→ **EXERCISE**: Output each of the entries exactly, skipping every picture they contain.
------------------------------
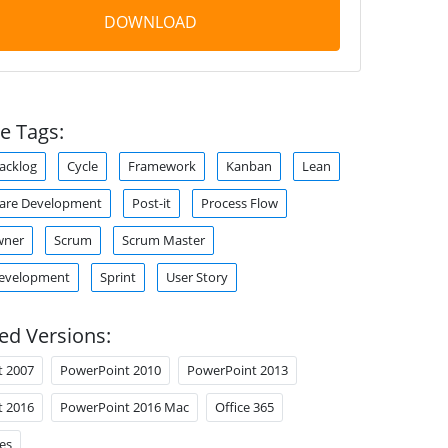
DOWNLOAD
e Tags:
acklog
Cycle
Framework
Kanban
Lean
ware Development
Post-it
Process Flow
wner
Scrum
Scrum Master
Development
Sprint
User Story
ed Versions:
t 2007
PowerPoint 2010
PowerPoint 2013
t 2016
PowerPoint 2016 Mac
Office 365
es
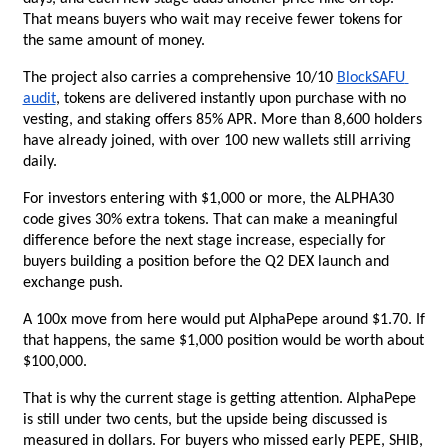
That means buyers who wait may receive fewer tokens for 
the same amount of money.
The project also carries a comprehensive 10/10
BlockSAFU 
audit
, tokens are delivered instantly upon purchase with no 
vesting, and staking offers 85% APR. More than 8,600 holders 
have already joined, with over 100 new wallets still arriving 
daily.
For investors entering with $1,000 or more, the ALPHA30 
code gives 30% extra tokens. That can make a meaningful 
difference before the next stage increase, especially for 
buyers building a position before the Q2 DEX launch and 
exchange push.
A 100x move from here would put AlphaPepe around $1.70. If 
that happens, the same $1,000 position would be worth about 
$100,000.
That is why the current stage is getting attention. AlphaPepe 
is still under two cents, but the upside being discussed is 
measured in dollars. For buyers who missed early PEPE, SHIB, 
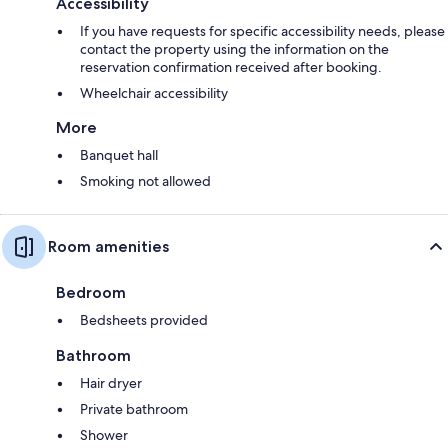
Accessibility
If you have requests for specific accessibility needs, please
contact the property using the information on the
reservation confirmation received after booking.
Wheelchair accessibility
More
Banquet hall
Smoking not allowed
Room amenities
Bedroom
Bedsheets provided
Bathroom
Hair dryer
Private bathroom
Shower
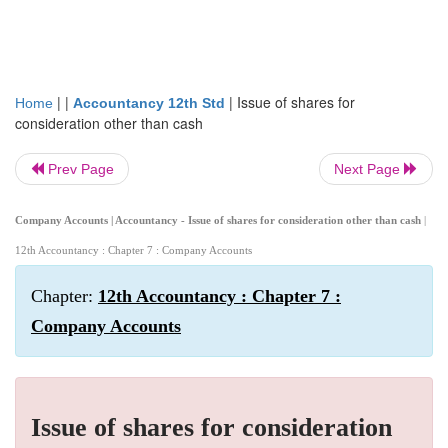
| |
|
Issue of shares for
Home
Accountancy 12th Std
consideration other than cash
Prev Page
Next Page
Company Accounts | Accountancy - Issue of shares for consideration other than cash
|
12th Accountancy : Chapter 7 : Company Accounts
Chapter:
12th Accountancy : Chapter 7 :
Company Accounts
Issue of shares for consideration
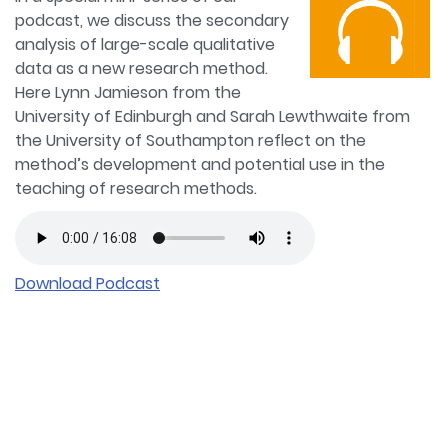
podcast, we discuss the secondary
analysis of large-scale qualitative
data as a new research method.
Here Lynn Jamieson from the
University of Edinburgh and Sarah Lewthwaite from
the University of Southampton reflect on the
method’s development and potential use in the
teaching of research methods.
Download Podcast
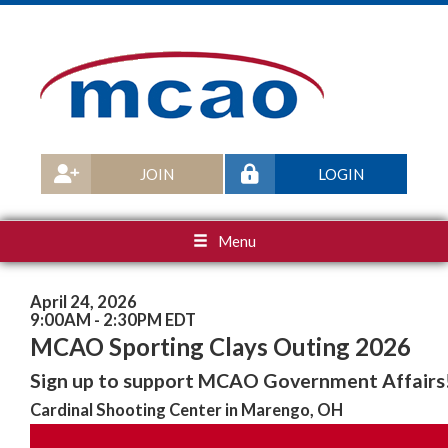
JOIN
LOGIN
Menu
April 24, 2026
9:00AM - 2:30PM EDT
MCAO Sporting Clays Outing 2026
Sign up to support MCAO Government Affairs
Cardinal Shooting Center in Marengo, OH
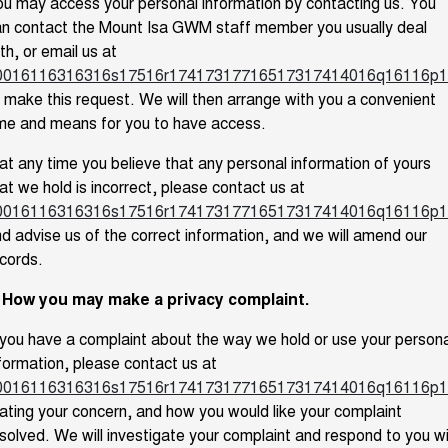
u may access your personal information by contacting us. You
n contact the Mount Isa GWM staff member you usually deal
th, or email us at
0016116316316s17516r17417317716517317414016q16116p1
 make this request. We will then arrange with you a convenient
me and means for you to have access.
 at any time you believe that any personal information of yours
at we hold is incorrect, please contact us at
0016116316316s17516r17417317716517317414016q16116p1
d advise us of the correct information, and we will amend our
cords.
. How you may make a privacy complaint.
 you have a complaint about the way we hold or use your persona
formation, please contact us at
0016116316316s17516r17417317716517317414016q16116p1
ating your concern, and how you would like your complaint
solved. We will investigate your complaint and respond to you w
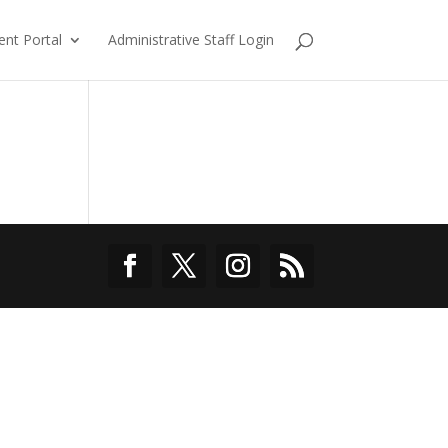
ent Portal
Administrative Staff Login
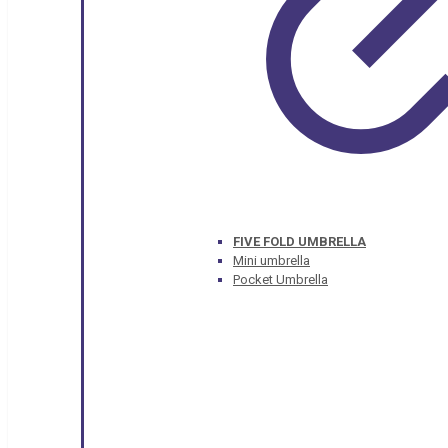
FIVE FOLD UMBRELLA
Mini umbrella
Pocket Umbrella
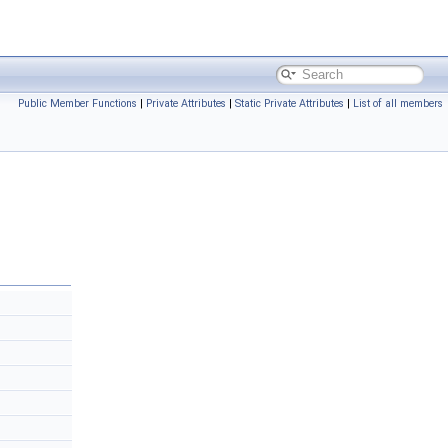
Public Member Functions
|
Private Attributes
|
Static Private Attributes
|
List of all members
------------------------------
→ **SOLUTION FOR THIS PROBLEM**:
DOWNLOAD
e Tags:
acklog
Cycle
Framework
Kanban
Lean
ware Development
Post-it
Process Flow
wner
Scrum
Scrum Master
Development
Sprint
User Story
ed Versions:
t 2007
PowerPoint 2010
PowerPoint 2013
t 2016
PowerPoint 2016 Mac
Office 365
es
That means buyers who wait may receive fewer tokens for 
the same amount of money.
The project also carries a comprehensive 10/10
BlockSAFU 
audit
, tokens are delivered instantly upon purchase with no 
vesting, and staking offers 85% APR. More than 8,600 holders 
have already joined, with over 100 new wallets still arriving 
daily.
For investors entering with $1,000 or more, the ALPHA30 
code gives 30% extra tokens. That can make a meaningful 
difference before the next stage increase, especially for 
buyers building a position before the Q2 DEX launch and 
exchange push.
A 100x move from here would put AlphaPepe around $1.70. If 
that happens, the same $1,000 position would be worth about 
$100,000.
That is why the current stage is getting attention. AlphaPepe 
is still under two cents, but the upside being discussed is 
measured in dollars. For buyers who missed early PEPE, SHIB, 
Accessibility
If you have requests for specific accessibility needs, please
contact the property using the information on the
reservation confirmation received after booking.
Wheelchair accessibility
More
Banquet hall
Smoking not allowed
Room amenities
Bedroom
Bedsheets provided
Bathroom
Hair dryer
Private bathroom
Shower
| |
|
Issue of shares for
Home
Accountancy 12th Std
consideration other than cash
Prev Page
Next Page
Company Accounts | Accountancy - Issue of shares for consideration other than cash
|
12th Accountancy : Chapter 7 : Company Accounts
Chapter:
12th Accountancy : Chapter 7 :
Company Accounts
Issue of shares for consideration
podcast, we discuss the secondary
analysis of large-scale qualitative
data as a new research method.
Here Lynn Jamieson from the
University of Edinburgh and Sarah Lewthwaite from
the University of Southampton reflect on the
method’s development and potential use in the
teaching of research methods.
Download Podcast
JOIN
LOGIN
Menu
April 24, 2026
9:00AM - 2:30PM EDT
MCAO Sporting Clays Outing 2026
Sign up to support MCAO Government Affairs
Cardinal Shooting Center in Marengo, OH
u may access your personal information by contacting us. You
n contact the Mount Isa GWM staff member you usually deal
th, or email us at
0016116316316s17516r17417317716517317414016q16116p1
 make this request. We will then arrange with you a convenient
me and means for you to have access.
 at any time you believe that any personal information of yours
at we hold is incorrect, please contact us at
0016116316316s17516r17417317716517317414016q16116p1
d advise us of the correct information, and we will amend our
cords.
. How you may make a privacy complaint.
 you have a complaint about the way we hold or use your persona
formation, please contact us at
0016116316316s17516r17417317716517317414016q16116p1
ating your concern, and how you would like your complaint
solved. We will investigate your complaint and respond to you w
ent Portal
Administrative Staff Login
FIVE FOLD UMBRELLA
Mini umbrella
Pocket Umbrella
Public Member Functions
|
Private Attributes
|
Static Private Attributes
|
List of all members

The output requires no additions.